GOAL OF THE EXERCISE
Gather every line in the material below that contains the word "Jackson".
================================
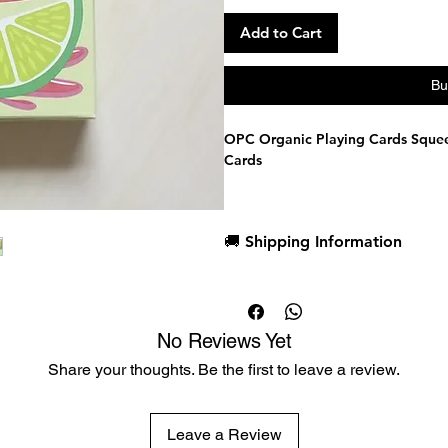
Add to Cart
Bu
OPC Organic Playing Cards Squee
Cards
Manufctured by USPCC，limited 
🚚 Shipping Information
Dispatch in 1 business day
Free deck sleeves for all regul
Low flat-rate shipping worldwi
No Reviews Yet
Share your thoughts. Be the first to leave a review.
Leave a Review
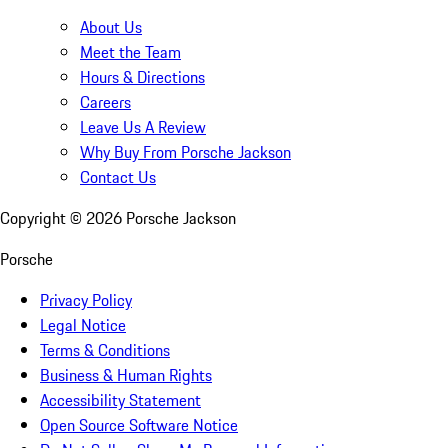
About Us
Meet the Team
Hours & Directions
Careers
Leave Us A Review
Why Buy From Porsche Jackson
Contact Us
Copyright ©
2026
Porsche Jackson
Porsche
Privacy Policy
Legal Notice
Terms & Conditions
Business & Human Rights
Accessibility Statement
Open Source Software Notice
================================
SOLUTION TO THE PROBLEM
Why Buy From Porsche Jackson
Porsche Jackson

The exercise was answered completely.